De tous côtés, périls et gains. Nulle situation plus horriblement corruptrice. Les sorcières elles-mêmes ne niaient pas les absurdes puissances que le peuple leur attribuait. Elles avouaient qu’avec une poupée percée d’aiguilles, elles pouvaient envoûter, faire maigrir, faire périr qui elles voulaient. Elles avouaient qu’avec la mandragore, arrachée du pied du gibet (par la dent d’un chien, disaient-elles, qui ne manquait pas d’en mourir), elles pouvaient pervertir la raison, changer les hommes en bêtes, livrer les femmes aliénées et folles. Bien plus terrible encore le délire furieux de la Pomme épineuse (ou Datura) qui fait danser à mort[2], subir mille hontes, dont on n’a ni conscience ni souvenir.

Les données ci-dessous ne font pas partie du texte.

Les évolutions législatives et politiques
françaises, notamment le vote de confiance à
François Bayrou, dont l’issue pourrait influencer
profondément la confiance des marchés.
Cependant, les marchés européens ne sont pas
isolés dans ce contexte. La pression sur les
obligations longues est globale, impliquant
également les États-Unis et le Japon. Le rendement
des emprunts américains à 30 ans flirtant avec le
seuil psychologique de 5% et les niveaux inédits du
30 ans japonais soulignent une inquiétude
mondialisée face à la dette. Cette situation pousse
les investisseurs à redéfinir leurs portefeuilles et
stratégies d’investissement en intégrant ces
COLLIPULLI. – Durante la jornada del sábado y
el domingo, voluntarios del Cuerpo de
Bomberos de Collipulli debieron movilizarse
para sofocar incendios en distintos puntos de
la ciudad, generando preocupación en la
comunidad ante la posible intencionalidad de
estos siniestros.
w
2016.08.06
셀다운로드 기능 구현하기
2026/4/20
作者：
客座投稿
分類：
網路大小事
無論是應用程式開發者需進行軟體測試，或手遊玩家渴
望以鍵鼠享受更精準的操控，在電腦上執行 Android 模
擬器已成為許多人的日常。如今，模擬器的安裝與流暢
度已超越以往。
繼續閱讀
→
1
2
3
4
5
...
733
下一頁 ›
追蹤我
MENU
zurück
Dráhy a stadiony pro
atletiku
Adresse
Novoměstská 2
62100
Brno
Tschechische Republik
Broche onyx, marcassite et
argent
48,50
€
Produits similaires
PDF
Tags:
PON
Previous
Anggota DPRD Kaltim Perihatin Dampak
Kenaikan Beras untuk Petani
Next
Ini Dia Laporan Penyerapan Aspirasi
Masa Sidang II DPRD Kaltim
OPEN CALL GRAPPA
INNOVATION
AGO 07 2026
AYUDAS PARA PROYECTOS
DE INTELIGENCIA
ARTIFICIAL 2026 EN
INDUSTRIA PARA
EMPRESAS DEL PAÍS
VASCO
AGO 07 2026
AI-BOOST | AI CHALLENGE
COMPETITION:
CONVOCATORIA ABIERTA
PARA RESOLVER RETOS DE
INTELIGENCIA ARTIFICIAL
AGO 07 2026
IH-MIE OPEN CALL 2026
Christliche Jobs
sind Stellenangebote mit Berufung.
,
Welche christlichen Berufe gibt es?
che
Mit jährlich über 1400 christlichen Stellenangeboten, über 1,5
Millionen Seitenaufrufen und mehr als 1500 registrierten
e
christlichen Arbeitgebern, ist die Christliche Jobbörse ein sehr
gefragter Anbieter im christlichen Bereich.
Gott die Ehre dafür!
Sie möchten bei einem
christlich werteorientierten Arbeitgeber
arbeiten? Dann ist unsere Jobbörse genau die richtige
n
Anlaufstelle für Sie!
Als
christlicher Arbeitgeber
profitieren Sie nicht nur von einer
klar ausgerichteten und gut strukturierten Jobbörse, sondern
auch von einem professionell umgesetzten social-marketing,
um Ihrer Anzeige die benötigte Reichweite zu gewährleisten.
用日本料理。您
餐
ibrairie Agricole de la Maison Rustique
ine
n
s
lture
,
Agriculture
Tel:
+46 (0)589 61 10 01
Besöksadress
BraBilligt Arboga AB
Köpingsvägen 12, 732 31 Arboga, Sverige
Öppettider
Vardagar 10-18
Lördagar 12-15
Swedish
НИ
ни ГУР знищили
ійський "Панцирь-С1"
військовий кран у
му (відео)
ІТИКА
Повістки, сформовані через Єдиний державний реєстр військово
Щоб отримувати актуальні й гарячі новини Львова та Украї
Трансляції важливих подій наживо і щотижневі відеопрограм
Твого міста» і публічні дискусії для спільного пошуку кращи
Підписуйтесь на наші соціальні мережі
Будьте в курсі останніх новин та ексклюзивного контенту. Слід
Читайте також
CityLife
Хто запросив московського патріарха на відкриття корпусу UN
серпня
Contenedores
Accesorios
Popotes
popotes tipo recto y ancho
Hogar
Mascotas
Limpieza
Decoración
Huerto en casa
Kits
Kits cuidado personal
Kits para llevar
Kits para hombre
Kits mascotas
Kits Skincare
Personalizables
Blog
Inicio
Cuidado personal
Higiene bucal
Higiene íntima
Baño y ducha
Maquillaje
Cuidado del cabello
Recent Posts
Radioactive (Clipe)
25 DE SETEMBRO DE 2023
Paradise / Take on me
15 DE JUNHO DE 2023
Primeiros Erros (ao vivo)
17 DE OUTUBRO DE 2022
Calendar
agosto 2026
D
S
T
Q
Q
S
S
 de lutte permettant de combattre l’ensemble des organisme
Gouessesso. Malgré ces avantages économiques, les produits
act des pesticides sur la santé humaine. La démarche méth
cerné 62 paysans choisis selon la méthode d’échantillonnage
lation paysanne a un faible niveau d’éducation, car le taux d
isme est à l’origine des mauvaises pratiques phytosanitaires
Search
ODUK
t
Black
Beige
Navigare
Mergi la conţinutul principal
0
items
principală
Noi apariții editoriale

  1. Voir mon Histoire de France, et surtout la savante et exacte notice de notre si regrettable Armand Guéraud : Notice sur Gilles de Rais, Nantes, 1855 (reproduite dans la Biographie bretonne de M. Levot). — On y voit que les pourvoyeurs de l’horrible charnier d’enfants étaient généralement des hommes. La Meffraye, qui s’en mêlait aussi, était-elle sorcière ? On ne le dit pas. M. Guéraud devait publier le procès. Il est à désirer qu’on fasse cette publication, mais sincère, intégrale, non mutilée. Les manuscrits sont à Nantes, à Paris. Mon savant ami, M. Dugast-Matifeux, m’apprend qu’il en existe une copie plus complète que ces originaux aux archives de Thouars (provenant des La Trémouille et des Serrant).
  2. Pouchet, Solanées et Botanique générale. — Nysten, Dictionnaire de médecine (édition Littré et Robin), article Datura. Les voleurs n’emploient que trop ces breuvages. Ils en firent prendre un jour au bourreau d’Aix et à sa femme, qu’ils voulaient dépouiller de leur argent ; ces deux personnes entrèrent dans un si étrange délire que pendant toute une nuit ils dansèrent tout nus dans un cimetière.